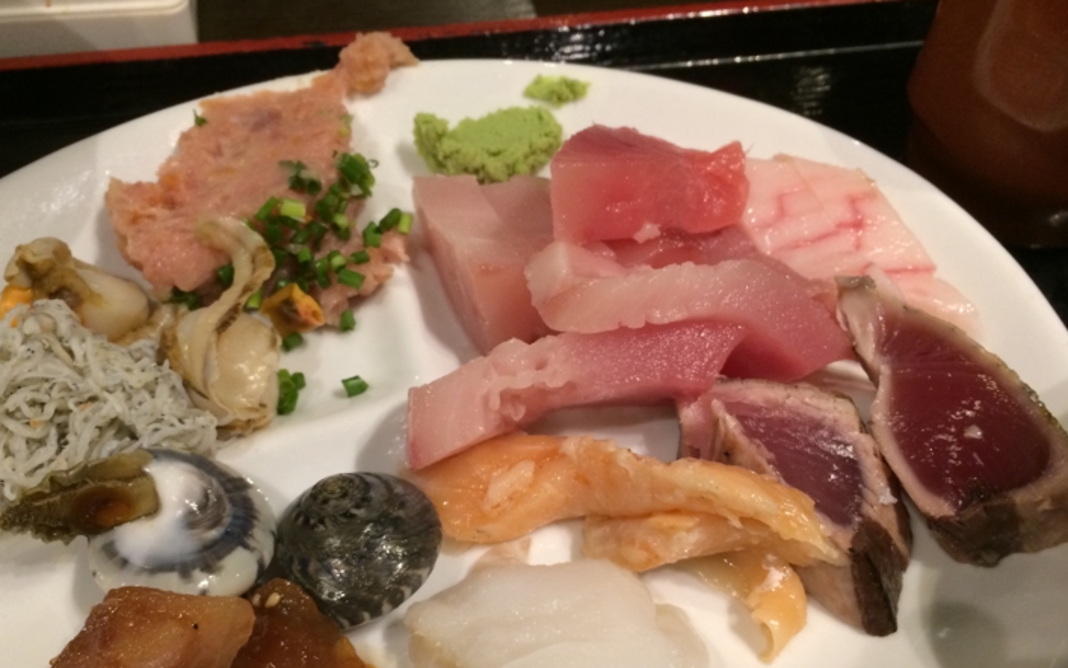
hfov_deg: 53.9
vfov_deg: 35.0
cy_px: 444
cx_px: 476
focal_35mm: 36
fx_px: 1048
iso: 160
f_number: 2.2
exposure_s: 1/30
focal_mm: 4.12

* * *

§ **EXERCISE AIM**
Each record above has to be written out again in full, but its pictures must not be.

§ **ANSWER BOX**
hfov_deg: 53.9
vfov_deg: 35.0
cy_px: 444
cx_px: 476
focal_35mm: 36
fx_px: 1048
iso: 160
f_number: 2.2
exposure_s: 1/30
focal_mm: 4.12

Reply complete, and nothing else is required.